(Rendered images with source text)
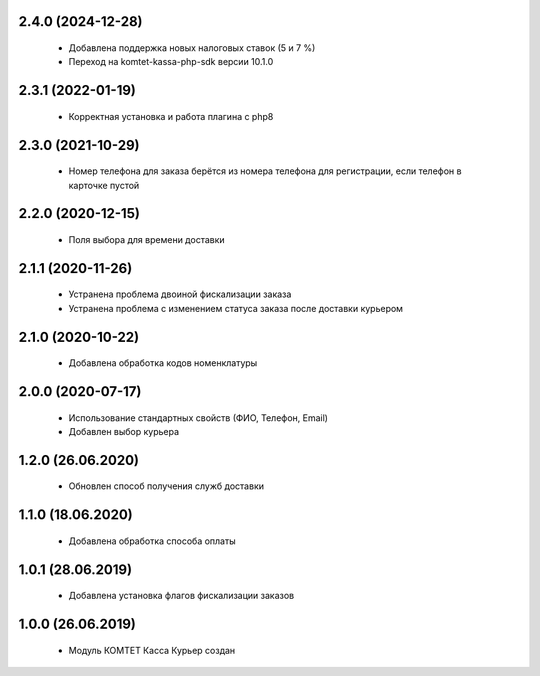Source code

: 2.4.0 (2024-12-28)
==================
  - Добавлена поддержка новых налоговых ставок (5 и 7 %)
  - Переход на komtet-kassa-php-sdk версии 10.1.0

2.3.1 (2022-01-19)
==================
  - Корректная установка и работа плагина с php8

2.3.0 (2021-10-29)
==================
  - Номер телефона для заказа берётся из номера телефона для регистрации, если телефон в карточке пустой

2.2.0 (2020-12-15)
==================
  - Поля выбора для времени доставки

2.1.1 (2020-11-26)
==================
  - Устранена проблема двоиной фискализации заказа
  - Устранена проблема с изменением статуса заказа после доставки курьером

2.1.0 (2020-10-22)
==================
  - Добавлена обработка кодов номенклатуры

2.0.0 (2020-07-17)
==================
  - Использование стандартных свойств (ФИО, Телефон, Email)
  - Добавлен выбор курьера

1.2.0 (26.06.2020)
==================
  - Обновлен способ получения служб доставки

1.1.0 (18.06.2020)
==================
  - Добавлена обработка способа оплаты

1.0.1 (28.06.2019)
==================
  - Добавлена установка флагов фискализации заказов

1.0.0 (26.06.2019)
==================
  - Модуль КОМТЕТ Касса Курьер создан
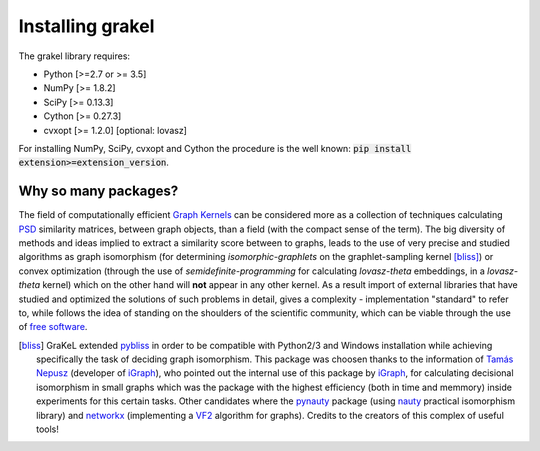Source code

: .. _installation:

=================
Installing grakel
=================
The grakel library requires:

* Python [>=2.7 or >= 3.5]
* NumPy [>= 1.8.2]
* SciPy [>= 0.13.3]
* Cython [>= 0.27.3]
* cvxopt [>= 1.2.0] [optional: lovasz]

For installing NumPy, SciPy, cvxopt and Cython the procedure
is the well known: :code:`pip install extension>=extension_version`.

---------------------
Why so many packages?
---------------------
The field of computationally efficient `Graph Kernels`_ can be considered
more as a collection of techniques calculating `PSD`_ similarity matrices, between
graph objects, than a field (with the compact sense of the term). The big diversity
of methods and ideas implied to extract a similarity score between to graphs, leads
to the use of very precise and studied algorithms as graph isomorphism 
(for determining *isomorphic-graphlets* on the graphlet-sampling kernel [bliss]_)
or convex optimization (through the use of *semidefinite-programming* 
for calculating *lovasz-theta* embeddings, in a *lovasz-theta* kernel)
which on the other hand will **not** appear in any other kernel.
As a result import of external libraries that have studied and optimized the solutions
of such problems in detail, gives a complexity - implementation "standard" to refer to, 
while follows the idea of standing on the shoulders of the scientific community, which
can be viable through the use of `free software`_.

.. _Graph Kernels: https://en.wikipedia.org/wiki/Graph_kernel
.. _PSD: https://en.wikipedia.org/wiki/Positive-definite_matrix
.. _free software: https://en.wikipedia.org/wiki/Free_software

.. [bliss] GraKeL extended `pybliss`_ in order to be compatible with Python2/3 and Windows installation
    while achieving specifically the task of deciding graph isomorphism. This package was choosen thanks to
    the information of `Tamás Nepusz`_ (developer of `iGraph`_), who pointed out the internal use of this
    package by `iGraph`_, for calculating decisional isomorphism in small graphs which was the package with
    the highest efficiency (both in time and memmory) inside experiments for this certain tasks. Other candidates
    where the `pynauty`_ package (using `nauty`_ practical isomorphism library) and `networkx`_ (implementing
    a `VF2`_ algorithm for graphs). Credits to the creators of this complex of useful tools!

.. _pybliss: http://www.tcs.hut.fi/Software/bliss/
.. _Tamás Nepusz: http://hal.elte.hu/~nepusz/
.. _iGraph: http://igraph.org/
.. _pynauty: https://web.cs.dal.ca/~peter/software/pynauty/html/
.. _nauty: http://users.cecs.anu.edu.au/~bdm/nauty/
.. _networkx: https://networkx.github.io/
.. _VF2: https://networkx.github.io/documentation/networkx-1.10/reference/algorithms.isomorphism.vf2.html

■ **EXERCISE DESCRIPTION**
Find every line in the records that contains the word "html"; copy those lines.

■ **TASK OUTPUT**
.. _pynauty: https://web.cs.dal.ca/~peter/software/pynauty/html/
.. _VF2: https://networkx.github.io/documentation/networkx-1.10/reference/algorithms.isomorphism.vf2.html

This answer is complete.